Müslüman Kardeşler, Almanya’daki Nazi örgütlenmesinden esinlenmişlerdi. Aslında Arap dünyasındaki Yahudi düşmanlığı, Müslüman Kardeşlerin Nazizme karşı sempati ile yaklaşmalarının bir başka nedendi.
BİRADERLER İÇİN OKULLAR
1938’de, Müslüman Kardeşler üyeleri taburlar halinde örgütlendi. Her tabur işçiler, öğrenciler, iş adamları ve serbest meslek mensupları olarak üç gruptan oluşuyordu. Her grup haftada bir kez bir araya geliyor ve sabaha kadar ibadet ediyorlar, eğitmenlerden dersler alıyorlardı. 1943’te taburlar 10 kişilik “aileler” halinde örgütlendi. Aileler haftada bir toplanıyordu. Aile bireylerinin alkol, kumar, v.b. gibi kötü yola sapmaları yasaklanmıştı. Evli çiftlerden yalnızca biri örgüte katıldığında evlilikleri sayılmıyordu. Aileler taburlara, taburlar da merkez karargaha bağlıydılar.

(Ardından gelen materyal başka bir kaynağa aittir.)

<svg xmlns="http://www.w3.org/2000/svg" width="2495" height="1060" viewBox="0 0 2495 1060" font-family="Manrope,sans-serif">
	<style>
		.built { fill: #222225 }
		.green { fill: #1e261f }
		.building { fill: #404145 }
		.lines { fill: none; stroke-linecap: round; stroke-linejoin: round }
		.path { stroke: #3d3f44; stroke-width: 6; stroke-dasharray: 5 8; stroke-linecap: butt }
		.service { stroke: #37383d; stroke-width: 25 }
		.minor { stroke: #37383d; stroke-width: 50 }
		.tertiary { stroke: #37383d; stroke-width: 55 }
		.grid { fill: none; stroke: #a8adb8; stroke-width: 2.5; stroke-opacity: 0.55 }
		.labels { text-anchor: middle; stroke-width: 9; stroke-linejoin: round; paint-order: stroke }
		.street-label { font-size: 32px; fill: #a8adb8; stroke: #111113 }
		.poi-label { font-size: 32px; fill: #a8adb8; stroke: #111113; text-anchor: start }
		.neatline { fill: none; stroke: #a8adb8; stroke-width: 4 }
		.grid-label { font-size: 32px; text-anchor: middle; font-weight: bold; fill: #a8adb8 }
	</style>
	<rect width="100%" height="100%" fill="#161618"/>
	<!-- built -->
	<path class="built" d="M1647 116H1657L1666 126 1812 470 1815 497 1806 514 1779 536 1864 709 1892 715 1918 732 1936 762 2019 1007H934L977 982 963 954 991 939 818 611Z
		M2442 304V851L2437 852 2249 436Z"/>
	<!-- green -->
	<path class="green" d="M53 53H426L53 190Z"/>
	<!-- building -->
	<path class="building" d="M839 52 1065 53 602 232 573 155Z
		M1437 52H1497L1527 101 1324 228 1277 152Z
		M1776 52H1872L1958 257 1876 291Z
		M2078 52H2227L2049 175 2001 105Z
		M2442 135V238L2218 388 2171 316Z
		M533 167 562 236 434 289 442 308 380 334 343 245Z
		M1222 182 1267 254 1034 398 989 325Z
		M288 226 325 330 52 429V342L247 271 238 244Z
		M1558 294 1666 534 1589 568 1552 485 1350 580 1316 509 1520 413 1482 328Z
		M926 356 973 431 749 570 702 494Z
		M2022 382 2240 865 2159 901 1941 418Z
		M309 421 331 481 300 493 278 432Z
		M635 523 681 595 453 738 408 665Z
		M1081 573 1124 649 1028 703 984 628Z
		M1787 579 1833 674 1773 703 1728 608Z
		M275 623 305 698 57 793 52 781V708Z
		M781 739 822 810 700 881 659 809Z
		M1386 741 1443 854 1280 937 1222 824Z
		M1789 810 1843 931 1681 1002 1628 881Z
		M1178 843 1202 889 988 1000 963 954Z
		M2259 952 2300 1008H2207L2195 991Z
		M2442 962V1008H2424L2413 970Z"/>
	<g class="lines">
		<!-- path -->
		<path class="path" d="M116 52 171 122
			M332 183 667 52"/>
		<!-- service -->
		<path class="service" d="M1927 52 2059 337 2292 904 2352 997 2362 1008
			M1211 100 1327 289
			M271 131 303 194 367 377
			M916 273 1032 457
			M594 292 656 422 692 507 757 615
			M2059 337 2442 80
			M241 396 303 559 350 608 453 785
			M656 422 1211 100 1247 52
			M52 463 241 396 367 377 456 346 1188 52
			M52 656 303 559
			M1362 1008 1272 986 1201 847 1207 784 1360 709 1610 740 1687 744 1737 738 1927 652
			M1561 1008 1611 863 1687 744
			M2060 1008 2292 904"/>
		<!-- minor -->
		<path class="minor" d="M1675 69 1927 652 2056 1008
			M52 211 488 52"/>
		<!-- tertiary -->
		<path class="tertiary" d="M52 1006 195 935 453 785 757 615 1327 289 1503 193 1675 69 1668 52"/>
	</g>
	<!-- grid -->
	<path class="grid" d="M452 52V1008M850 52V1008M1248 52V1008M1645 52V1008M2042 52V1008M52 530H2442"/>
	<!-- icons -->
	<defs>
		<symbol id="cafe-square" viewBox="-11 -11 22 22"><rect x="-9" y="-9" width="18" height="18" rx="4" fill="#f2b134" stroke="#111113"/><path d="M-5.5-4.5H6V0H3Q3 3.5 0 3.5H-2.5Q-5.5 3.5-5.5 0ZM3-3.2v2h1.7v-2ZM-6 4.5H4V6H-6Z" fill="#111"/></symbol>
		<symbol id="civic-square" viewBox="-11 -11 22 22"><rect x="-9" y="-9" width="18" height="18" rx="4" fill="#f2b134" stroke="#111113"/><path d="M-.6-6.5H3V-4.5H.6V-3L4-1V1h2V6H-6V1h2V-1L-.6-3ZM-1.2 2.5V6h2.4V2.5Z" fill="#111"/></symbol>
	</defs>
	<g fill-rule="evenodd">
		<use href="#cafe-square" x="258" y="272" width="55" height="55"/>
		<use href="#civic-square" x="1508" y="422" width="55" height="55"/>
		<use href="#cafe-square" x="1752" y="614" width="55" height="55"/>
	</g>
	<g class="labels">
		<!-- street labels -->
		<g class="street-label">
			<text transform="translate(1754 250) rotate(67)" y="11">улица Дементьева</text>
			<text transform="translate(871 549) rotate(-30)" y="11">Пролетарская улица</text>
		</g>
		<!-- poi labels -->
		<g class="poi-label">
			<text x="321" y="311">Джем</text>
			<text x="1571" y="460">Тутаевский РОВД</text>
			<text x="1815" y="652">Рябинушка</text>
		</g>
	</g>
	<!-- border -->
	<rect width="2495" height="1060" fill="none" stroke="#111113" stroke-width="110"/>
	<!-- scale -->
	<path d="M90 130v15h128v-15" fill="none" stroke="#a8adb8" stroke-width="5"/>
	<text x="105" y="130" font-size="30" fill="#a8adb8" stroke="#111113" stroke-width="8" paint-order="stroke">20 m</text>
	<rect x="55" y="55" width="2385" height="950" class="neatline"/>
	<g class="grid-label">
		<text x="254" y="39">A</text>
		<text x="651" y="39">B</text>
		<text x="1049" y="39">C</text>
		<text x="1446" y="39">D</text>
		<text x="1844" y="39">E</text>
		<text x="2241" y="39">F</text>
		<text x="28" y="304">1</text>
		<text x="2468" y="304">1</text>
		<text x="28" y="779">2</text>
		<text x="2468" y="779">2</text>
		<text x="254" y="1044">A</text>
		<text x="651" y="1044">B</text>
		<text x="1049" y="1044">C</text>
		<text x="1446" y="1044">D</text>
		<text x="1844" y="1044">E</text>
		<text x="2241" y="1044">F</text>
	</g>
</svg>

Biraderler her cami inşaatının yanına erkek ve kız okulları açıyorlardı. Ayrıca oluşturdukları izci örgütlenmeleriyle gençlerin fiziksel ve politik yetenekleri geliştiriliyordu. Bu gençlik kuruluşları İkinci Dünya savaşı döneminde Mısır’ın en güçlü gençlik örgütleri haline geldi.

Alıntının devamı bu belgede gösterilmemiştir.